I sanded it a lot by hand and got to the “good enough” stage. But in the bowl area in the middle (can barely see in photo) you can see all the individual passes made by the XC.
What are some tips/tricks on sanding inside of these areas? Do people use Dremel attachments and do it that way? Or put a sanding attachment on your XC and run another program for it to do the sanding for you? Is this just the nature of the beast?
If you are using a flat-end bit and your machine is square, you shouldn’t really be able to see individual passes. One thing I can suggest is to get or make a 1" sanding pad that you can chuck up in a drill. You could use a piece of hard rubber (like a cork) with a bolt going through it, and just glue the sandpaper or a piece of velcro over the end of the rubber with the bolt head.
I don’t know what program you’re using. If it is Easel, you can go Machine-Advance and lower down your stepover numbers. That helps for smother pocket. If you’re working on any other programs simply change your stepover values on tool database until you don’t see lines. It takes little longer but result must be better.
This exact problem was giving me some hell on my Massdrop order! Each piece had four roughly two-by-two pockets that I had to sand the inside bottoms of to get smooth. I messed around with some sanding blocks and stuff, then I found this little gem made by Proxxon.
It works like a charm, I literally just got done sanding some inside pockets with it about ten minutes ago. Be aware, you need a 12V power supply to use it, or one of Proxxon’s transformers. Also, don’t bother with Proxxon’s awful pre-punched sandpaper for it, just grab a couple 5" 220 PSA disks at your local hardware store.
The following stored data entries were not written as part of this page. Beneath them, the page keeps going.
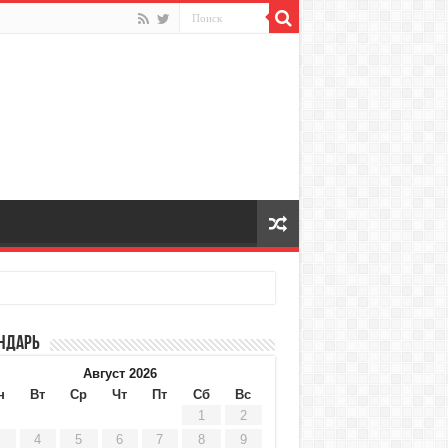
ндарь
Август 2026
н
Вт
Ср
Чт
Пт
Сб
Вс
1
2
4
5
6
7
8
9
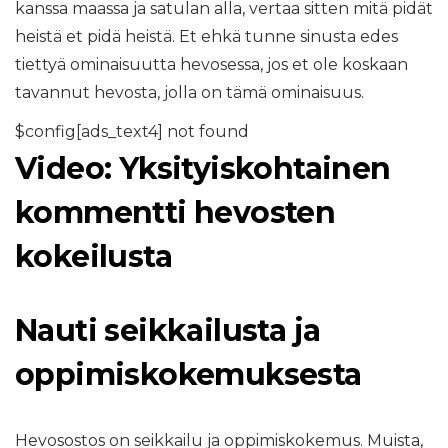
kanssa maassa ja satulan alla, vertaa sitten mitä pidät
heistä et pidä heistä. Et ehkä tunne sinusta edes
tiettyä ominaisuutta hevosessa, jos et ole koskaan
tavannut hevosta, jolla on tämä ominaisuus.
$config[ads_text4] not found
Video: Yksityiskohtainen
kommentti hevosten
kokeilusta
Nauti seikkailusta ja
oppimiskokemuksesta
Hevosostos on seikkailu ja oppimiskokemus. Muista,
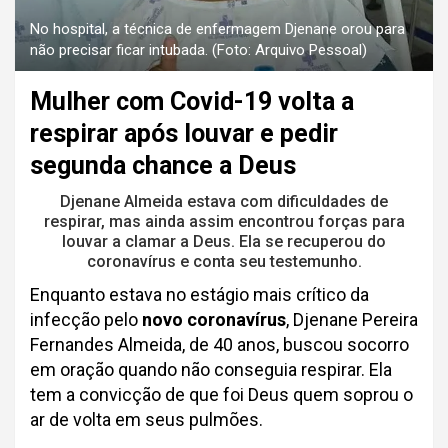
No hospital, a técnica de enfermagem Djenane orou para
não precisar ficar intubada. (Foto: Arquivo Pessoal)
Mulher com Covid-19 volta a
respirar após louvar e pedir
segunda chance a Deus
Djenane Almeida estava com dificuldades de
respirar, mas ainda assim encontrou forças para
louvar a clamar a Deus. Ela se recuperou do
coronavírus e conta seu testemunho.
Enquanto estava no estágio mais crítico da
infecção pelo
novo coronavírus
, Djenane Pereira
Fernandes Almeida, de 40 anos, buscou socorro
em oração quando não conseguia respirar. Ela
tem a convicção de que foi Deus quem soprou o
ar de volta em seus pulmões.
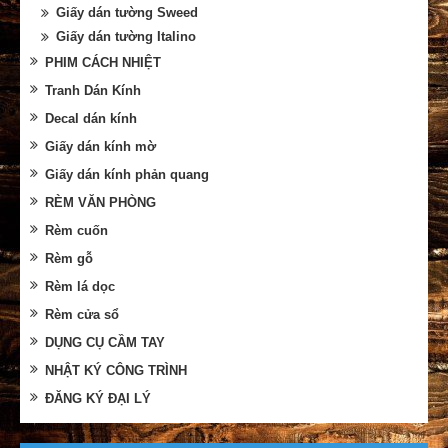
Giấy dán tường Sweed
Giấy dán tường Italino
PHIM CÁCH NHIỆT
Tranh Dán Kính
Decal dán kính
Giấy dán kính mờ
Giấy dán kính phản quang
RÈM VĂN PHÒNG
Rèm cuốn
Rèm gỗ
Rèm lá dọc
Rèm cửa sổ
DỤNG CỤ CẦM TAY
NHẬT KÝ CÔNG TRÌNH
ĐĂNG KÝ ĐẠI LÝ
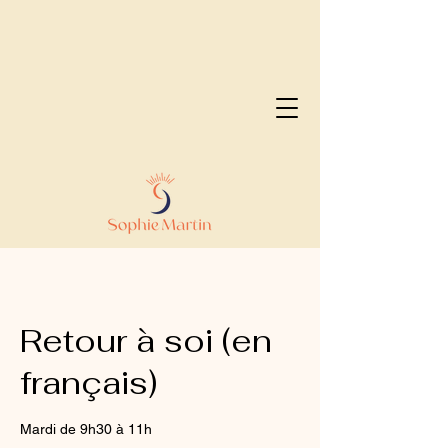
Retour à soi (en
français)
Mardi de 9h30 à 11h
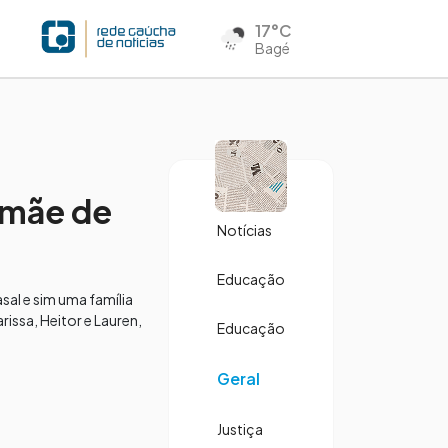
17°C
Bagé
e mãe de
Notícias
Educação
sal e sim uma família
issa, Heitor e Lauren,
Educação
Geral
Justiça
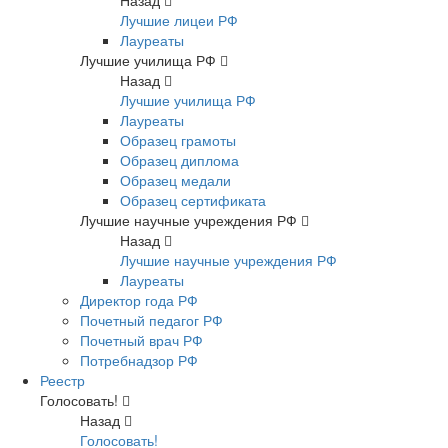
Назад
Лучшие лицеи РФ
Лауреаты
Лучшие училища РФ
Назад
Лучшие училища РФ
Лауреаты
Образец грамоты
Образец диплома
Образец медали
Образец сертификата
Лучшие научные учреждения РФ
Назад
Лучшие научные учреждения РФ
Лауреаты
Директор года РФ
Почетный педагог РФ
Почетный врач РФ
Потребнадзор РФ
Реестр
Голосовать!
Назад
Голосовать!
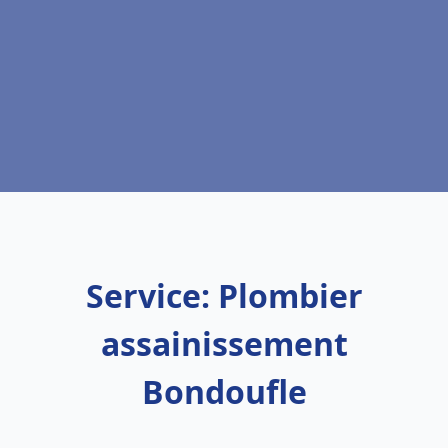
Service: Plombier
assainissement
Bondoufle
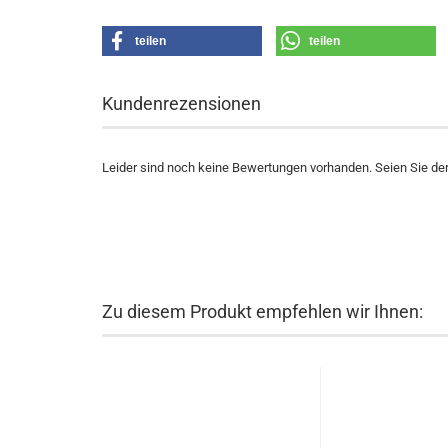
teilen
teilen
Kundenrezensionen
Leider sind noch keine Bewertungen vorhanden. Seien Sie der 
Zu diesem Produkt empfehlen wir Ihnen:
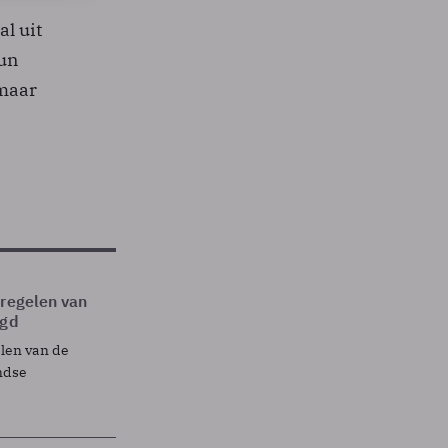
l uit
hun
 maar
tregelen van
egd
elen van de
ndse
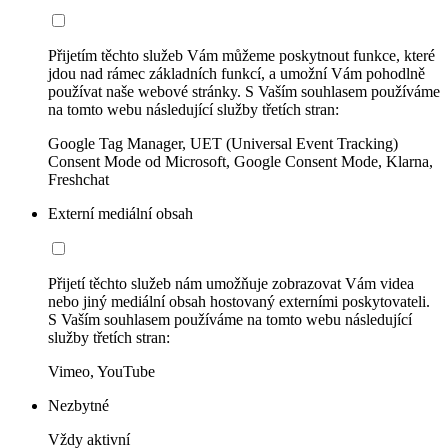
Přijetím těchto služeb Vám můžeme poskytnout funkce, které
jdou nad rámec základních funkcí, a umožní Vám pohodlně
používat naše webové stránky. S Vaším souhlasem používáme
na tomto webu následující služby třetích stran:
Google Tag Manager, UET (Universal Event Tracking)
Consent Mode od Microsoft, Google Consent Mode, Klarna,
Freshchat
Externí mediální obsah
Přijetí těchto služeb nám umožňuje zobrazovat Vám videa
nebo jiný mediální obsah hostovaný externími poskytovateli.
S Vaším souhlasem používáme na tomto webu následující
služby třetích stran:
Vimeo, YouTube
Nezbytné
Vždy aktivní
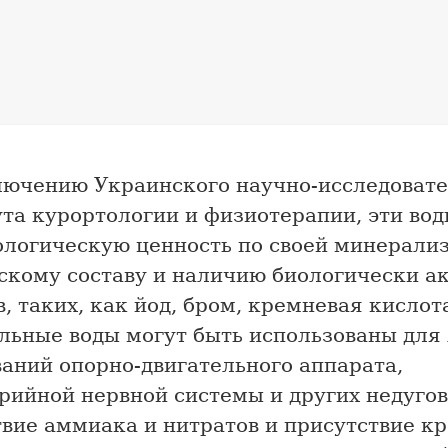
лючению Украинского научно-исследовате
ута курортологии и физиотерапии, эти во
ологическую ценность по своей минерали
скому составу и наличию биологически а
, таких, как йод, бром, кремневая кислот
льные воды могут быть использованы для
аний опорно-двигательного аппарата,
рийной нервной системы и других недугов
твие аммиака и нитратов и присутствие к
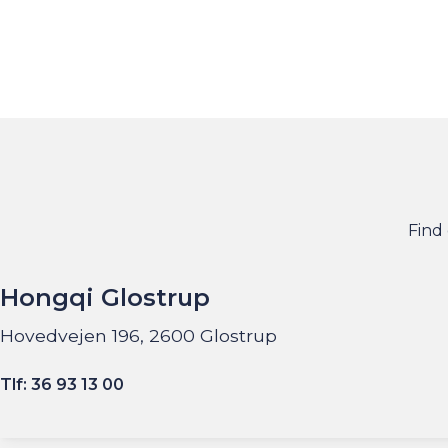
Find
Hongqi Glostrup
Hovedvejen 196, 2600 Glostrup
Tlf: 36 93 13 00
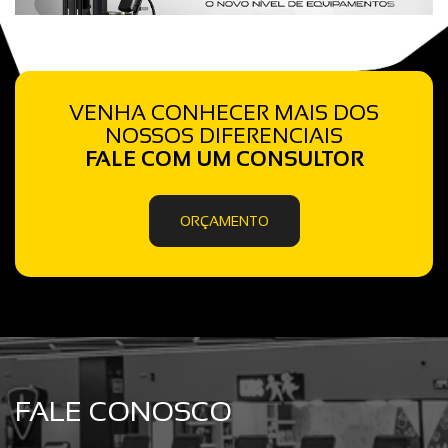
VENHA CONHECER MAIS DOS
NOSSOS DIFERENCIAIS
FALE COM UM CONSULTOR
ORÇAMENTO
FALE CONOSCO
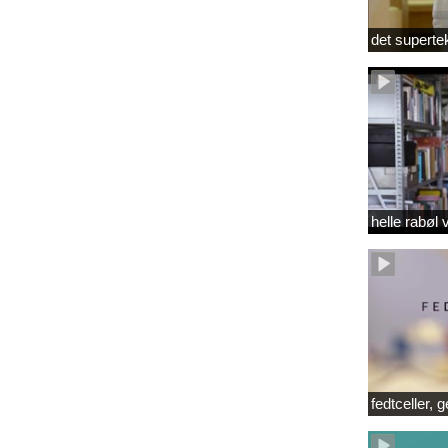
det superte
helle rabøl 
fedtceller, 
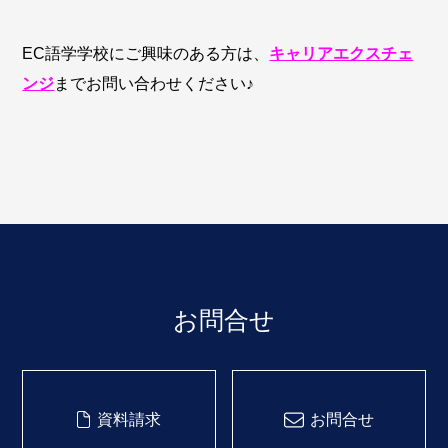
EC語学学校にご興味のある方は、
キャリアエクスチェ
ンジ
までお問い合わせください♪
お問合せ
資料請求
お問合せ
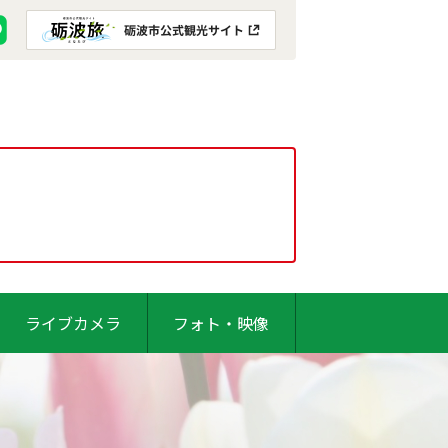
ライブカメラ
フォト・映像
I trace around the pad and cut it with an xacto knife. Takes less time to do than to tell about it, the stock Proxxon sandpaper is both way too fine, and total crap. The “Gator” stuff from Lowes is what I’ve been using on it, myself. Costs about a hundredth as much as the pre-punched ones, and lasts a lot longer in use to boot.
I was really dubious when it was suggested to me, but I’ve worked that thing WAY beyond where I thought it’d just die, and it keeps right on trucking. Awesome little tool.